**REQUIRED WORK:** For the entries below, report every line that includes the word "nose".

**Source data:**

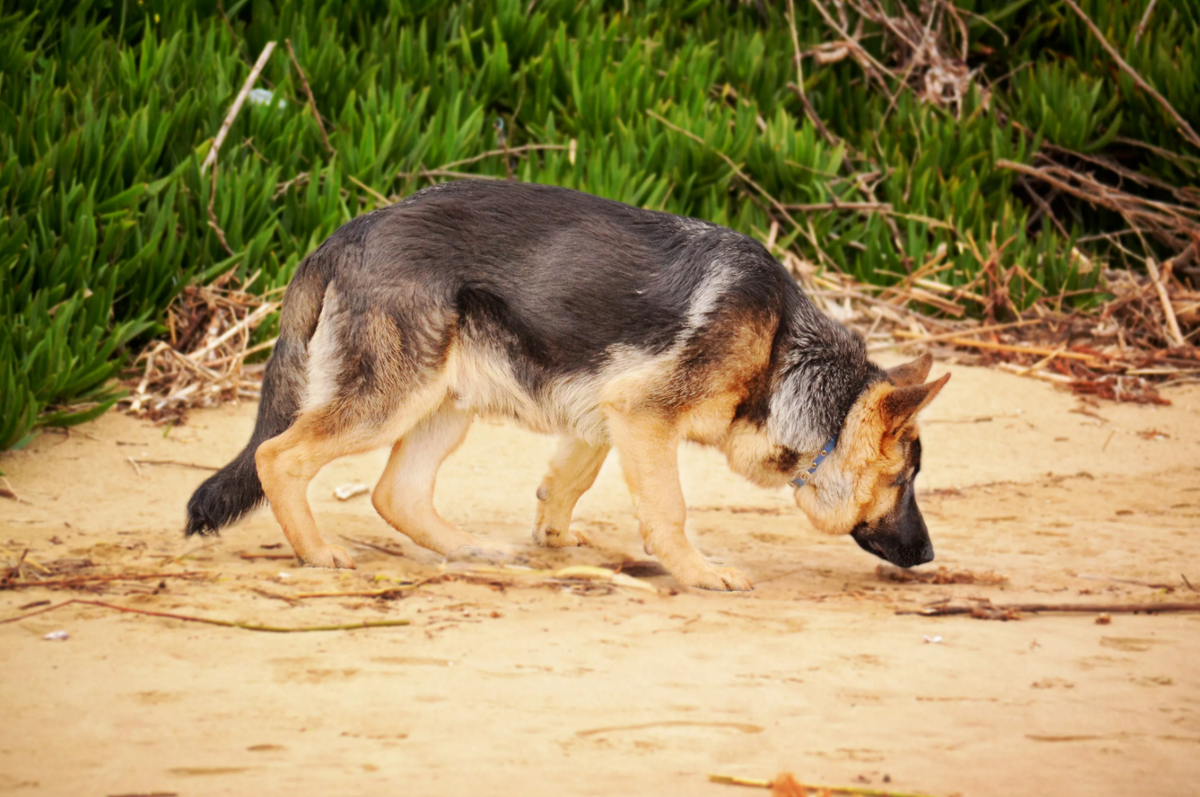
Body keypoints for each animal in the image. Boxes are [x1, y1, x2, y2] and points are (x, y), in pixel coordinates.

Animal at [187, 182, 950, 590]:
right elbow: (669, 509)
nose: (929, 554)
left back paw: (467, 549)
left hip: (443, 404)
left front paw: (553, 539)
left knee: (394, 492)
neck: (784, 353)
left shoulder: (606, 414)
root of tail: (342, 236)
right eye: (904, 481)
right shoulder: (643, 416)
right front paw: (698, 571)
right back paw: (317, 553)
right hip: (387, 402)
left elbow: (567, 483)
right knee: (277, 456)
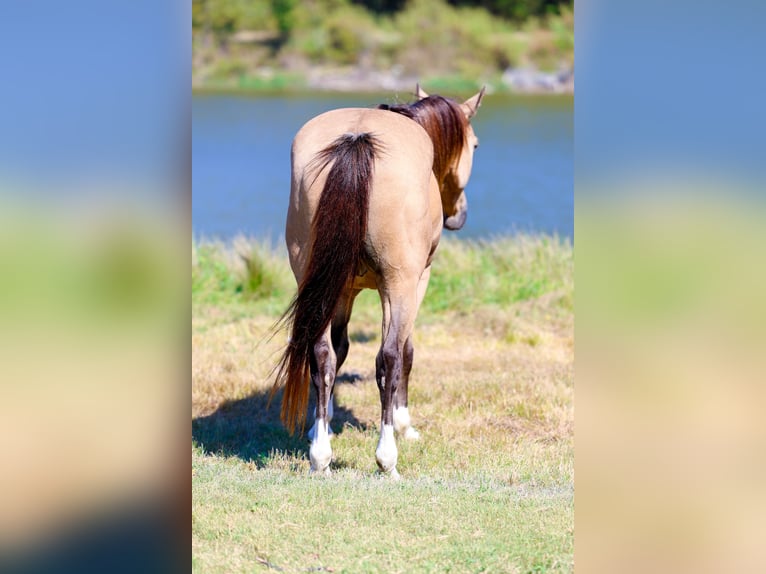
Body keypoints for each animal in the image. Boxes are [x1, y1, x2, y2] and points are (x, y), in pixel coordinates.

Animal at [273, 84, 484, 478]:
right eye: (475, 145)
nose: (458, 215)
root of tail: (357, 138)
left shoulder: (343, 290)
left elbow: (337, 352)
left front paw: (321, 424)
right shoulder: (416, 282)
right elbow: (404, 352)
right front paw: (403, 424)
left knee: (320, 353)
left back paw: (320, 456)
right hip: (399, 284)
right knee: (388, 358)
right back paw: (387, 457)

--

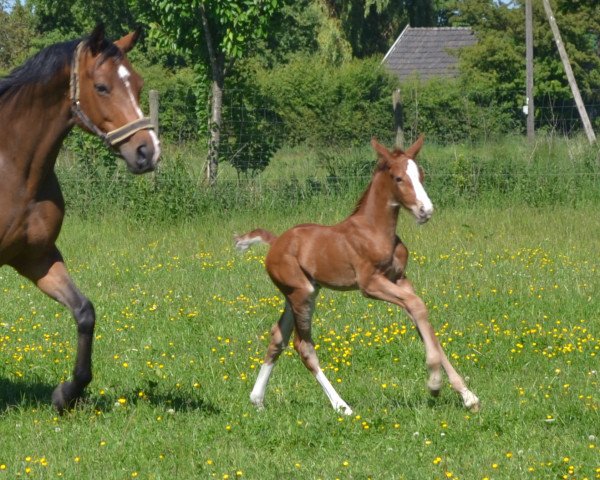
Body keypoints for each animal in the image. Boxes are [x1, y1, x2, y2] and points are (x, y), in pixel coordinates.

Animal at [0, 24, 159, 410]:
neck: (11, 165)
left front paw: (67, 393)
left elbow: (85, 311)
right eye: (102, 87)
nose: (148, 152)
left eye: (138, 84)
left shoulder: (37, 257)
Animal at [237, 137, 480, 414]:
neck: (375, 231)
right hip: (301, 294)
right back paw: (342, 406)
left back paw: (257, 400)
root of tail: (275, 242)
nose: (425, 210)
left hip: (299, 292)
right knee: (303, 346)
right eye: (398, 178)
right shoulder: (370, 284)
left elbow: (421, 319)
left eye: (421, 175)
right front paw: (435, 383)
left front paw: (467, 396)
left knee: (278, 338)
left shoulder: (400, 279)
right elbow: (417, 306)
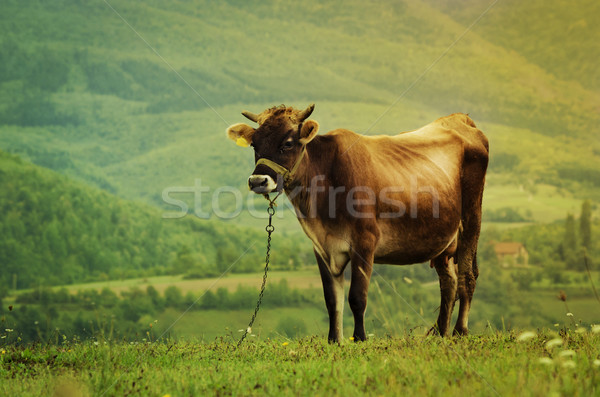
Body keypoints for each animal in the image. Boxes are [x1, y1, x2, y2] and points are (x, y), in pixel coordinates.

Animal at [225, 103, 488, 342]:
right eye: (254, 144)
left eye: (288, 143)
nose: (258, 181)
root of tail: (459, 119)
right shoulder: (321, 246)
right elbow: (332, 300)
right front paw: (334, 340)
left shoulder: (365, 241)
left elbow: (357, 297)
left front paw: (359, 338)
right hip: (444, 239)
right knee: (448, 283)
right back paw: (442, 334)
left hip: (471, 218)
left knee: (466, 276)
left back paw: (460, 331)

--

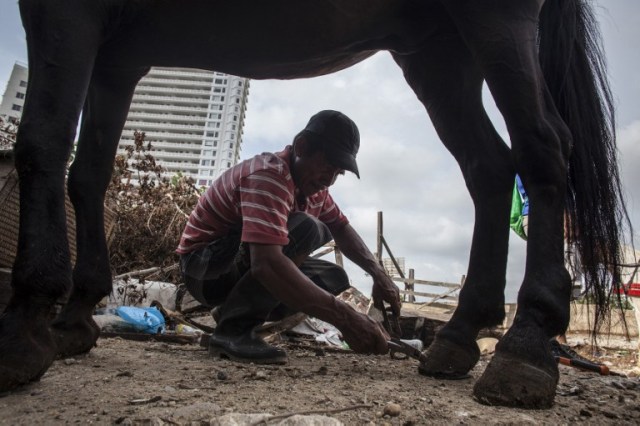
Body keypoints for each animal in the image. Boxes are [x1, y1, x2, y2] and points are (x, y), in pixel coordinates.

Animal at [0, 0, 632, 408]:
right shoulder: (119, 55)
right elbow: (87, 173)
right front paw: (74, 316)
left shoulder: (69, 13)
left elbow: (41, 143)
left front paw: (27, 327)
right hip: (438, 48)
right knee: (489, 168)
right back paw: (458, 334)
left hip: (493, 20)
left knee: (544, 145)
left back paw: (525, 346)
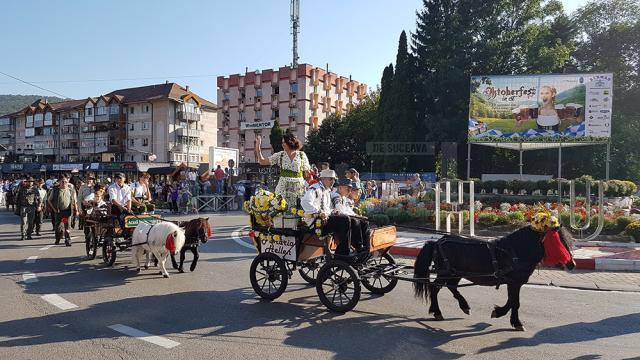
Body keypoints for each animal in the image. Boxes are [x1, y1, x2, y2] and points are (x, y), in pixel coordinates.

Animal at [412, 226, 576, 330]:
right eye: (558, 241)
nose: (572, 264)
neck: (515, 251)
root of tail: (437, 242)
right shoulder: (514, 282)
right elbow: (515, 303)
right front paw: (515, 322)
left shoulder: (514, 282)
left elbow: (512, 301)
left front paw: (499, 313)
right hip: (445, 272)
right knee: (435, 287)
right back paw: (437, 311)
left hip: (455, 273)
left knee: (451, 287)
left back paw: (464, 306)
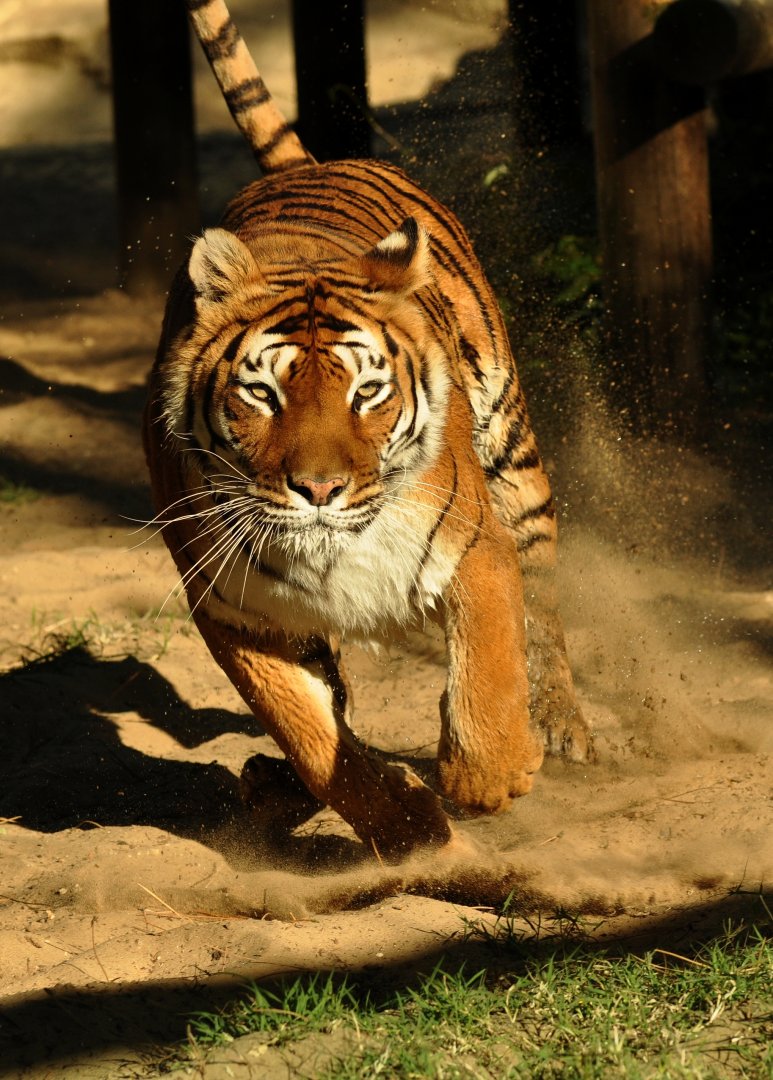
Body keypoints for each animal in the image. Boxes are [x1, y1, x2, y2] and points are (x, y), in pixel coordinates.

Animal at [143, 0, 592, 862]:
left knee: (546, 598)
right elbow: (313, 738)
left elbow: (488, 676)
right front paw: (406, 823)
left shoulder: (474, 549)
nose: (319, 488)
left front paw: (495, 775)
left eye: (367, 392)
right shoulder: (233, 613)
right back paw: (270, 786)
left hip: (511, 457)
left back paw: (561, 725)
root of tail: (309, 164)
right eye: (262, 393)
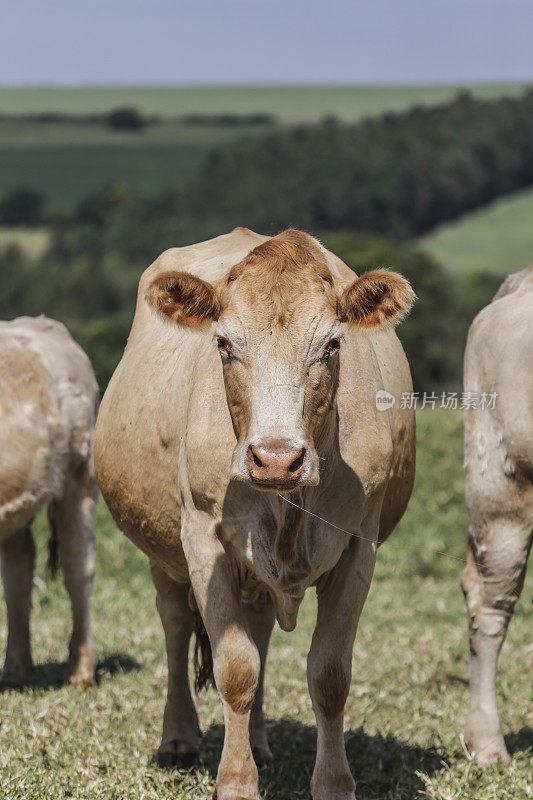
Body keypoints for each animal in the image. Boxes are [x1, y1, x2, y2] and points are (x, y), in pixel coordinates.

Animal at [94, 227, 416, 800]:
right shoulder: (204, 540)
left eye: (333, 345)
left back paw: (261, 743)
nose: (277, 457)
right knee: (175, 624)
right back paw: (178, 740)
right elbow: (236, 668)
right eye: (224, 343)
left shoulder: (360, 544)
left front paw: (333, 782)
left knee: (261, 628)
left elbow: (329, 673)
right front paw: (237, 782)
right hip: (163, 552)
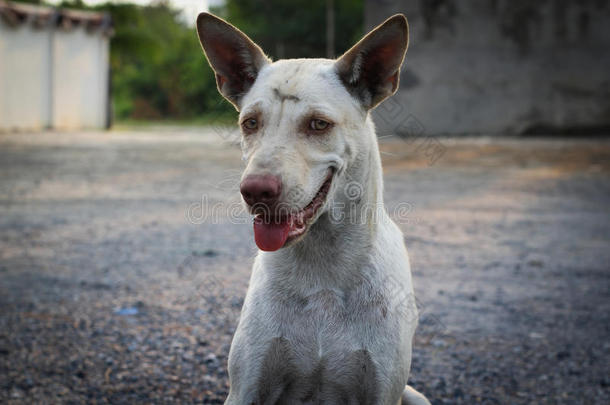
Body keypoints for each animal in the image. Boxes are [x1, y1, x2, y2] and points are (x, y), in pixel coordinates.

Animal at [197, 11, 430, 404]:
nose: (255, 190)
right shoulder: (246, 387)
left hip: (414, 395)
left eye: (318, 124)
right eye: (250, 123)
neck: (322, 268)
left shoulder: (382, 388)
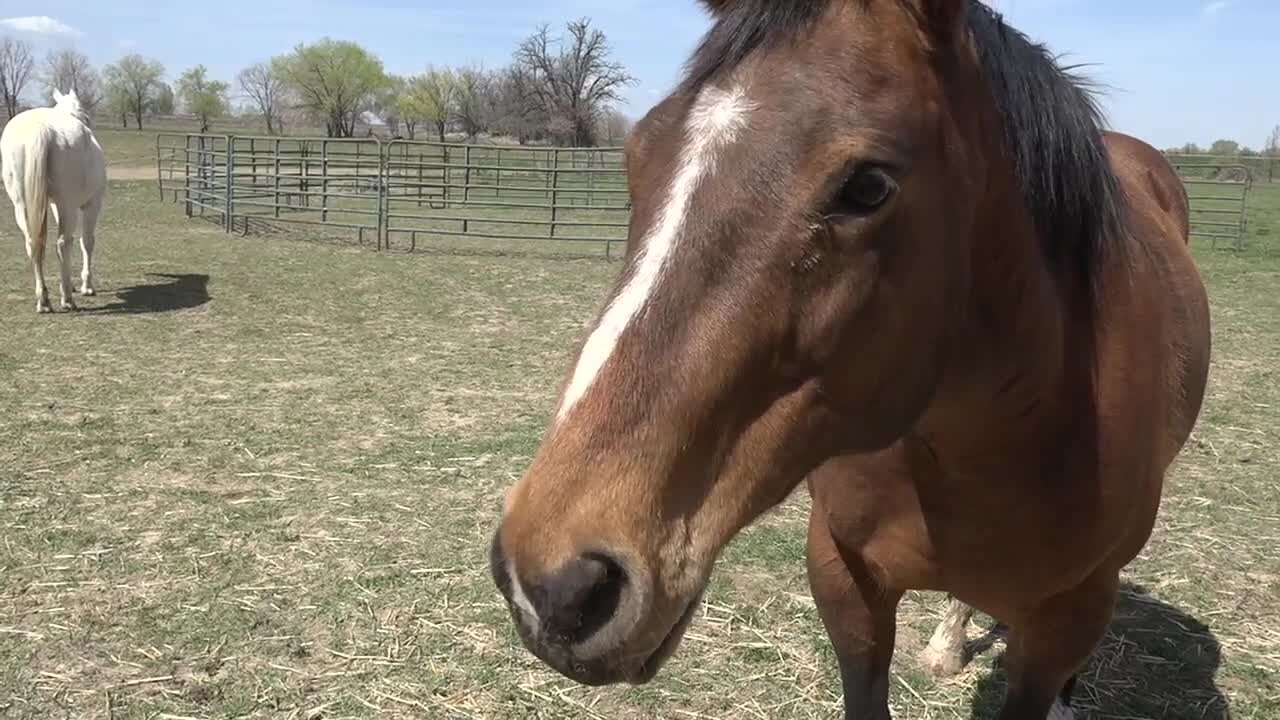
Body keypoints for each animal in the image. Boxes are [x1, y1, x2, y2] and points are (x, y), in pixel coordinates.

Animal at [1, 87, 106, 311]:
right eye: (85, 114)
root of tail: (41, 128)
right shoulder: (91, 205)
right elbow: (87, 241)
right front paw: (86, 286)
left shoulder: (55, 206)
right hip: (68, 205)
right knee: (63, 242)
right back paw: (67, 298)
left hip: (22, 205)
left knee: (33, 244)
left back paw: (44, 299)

**THE COMPLETED TASK:**
nose: (929, 554)
nose: (458, 215)
nose: (148, 152)
nose: (425, 210)
nose: (258, 181)
nose: (572, 264)
nose: (319, 488)
nose: (277, 457)
nose: (255, 190)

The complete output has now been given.